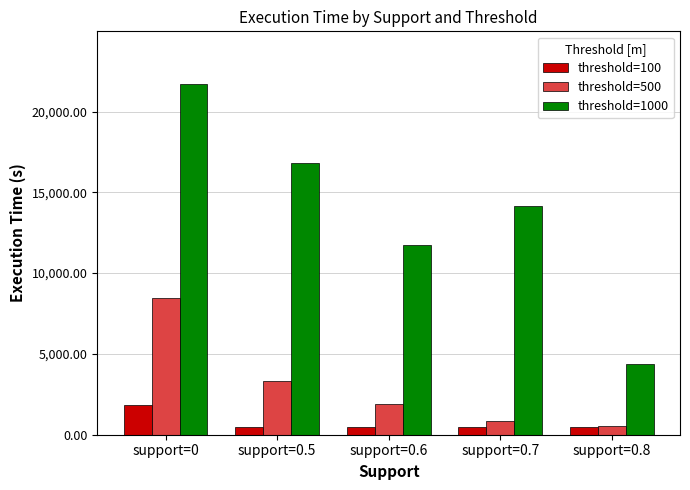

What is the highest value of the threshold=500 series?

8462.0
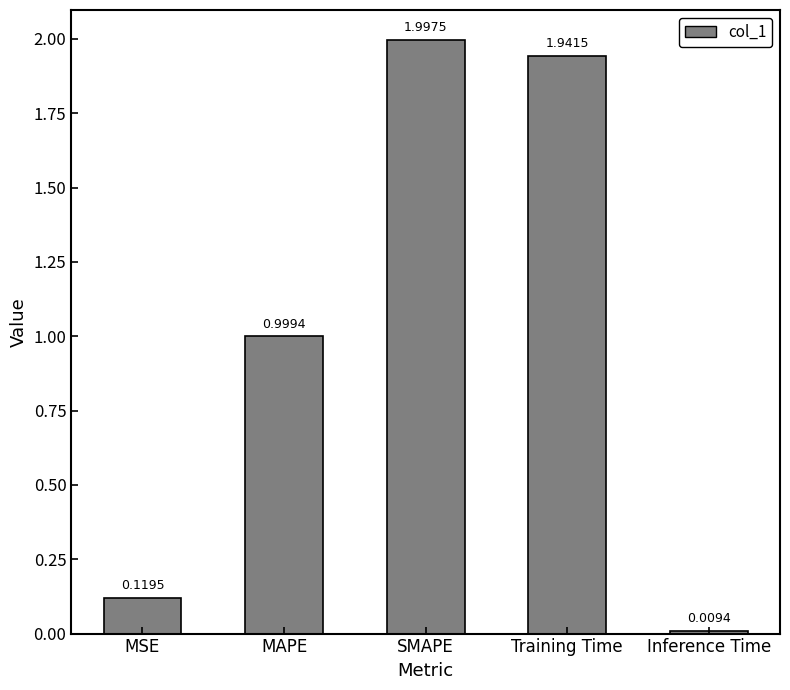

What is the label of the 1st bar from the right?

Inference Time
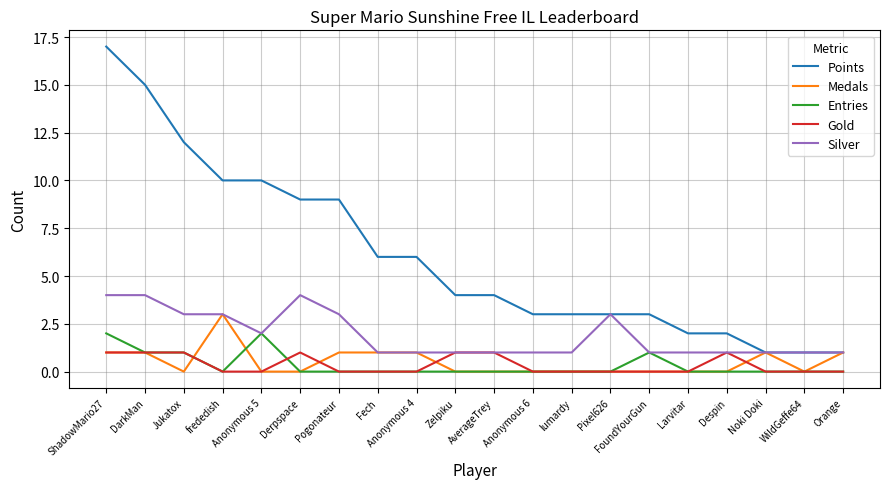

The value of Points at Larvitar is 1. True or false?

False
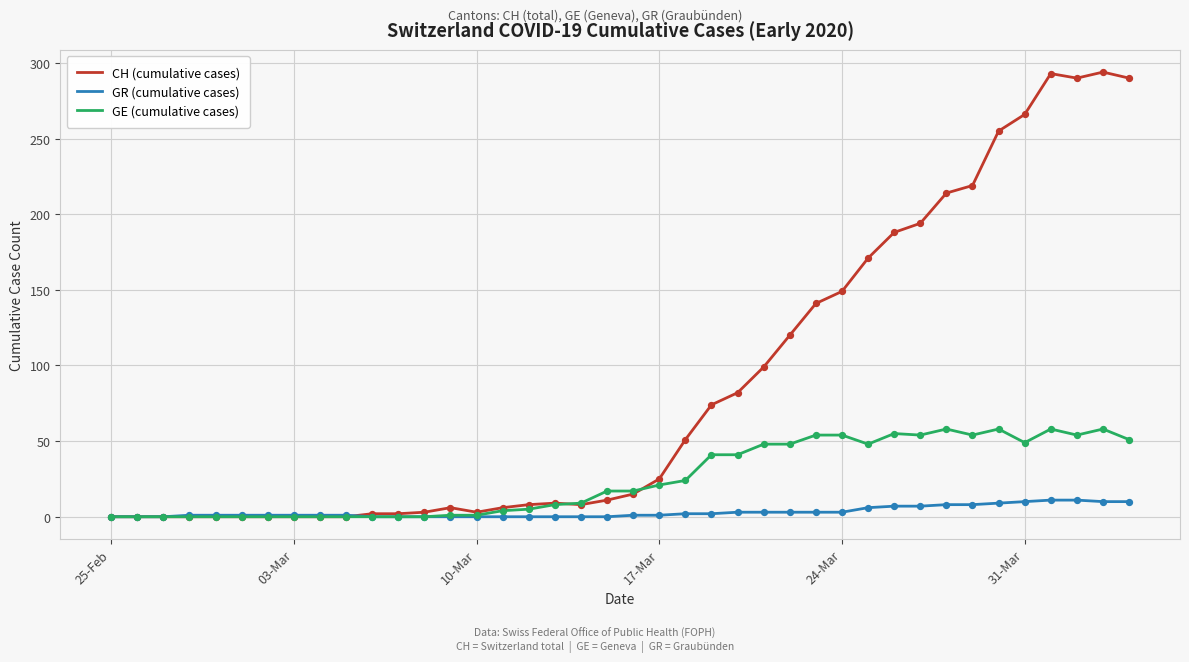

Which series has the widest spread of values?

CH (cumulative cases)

----------------------------------------

| REQUIRED WORK |
Rewrite the material above, replacing each "series" with "dataset" and leaving all other text unchanged. Omit the pictures.

| EXERCISE ANSWER |
What is the highest value of the threshold=500 dataset?

8462.0

What is the label of the 1st bar from the right?

Inference Time

The value of Points at Larvitar is 1. True or false?

False

Which dataset has the widest spread of values?

CH (cumulative cases)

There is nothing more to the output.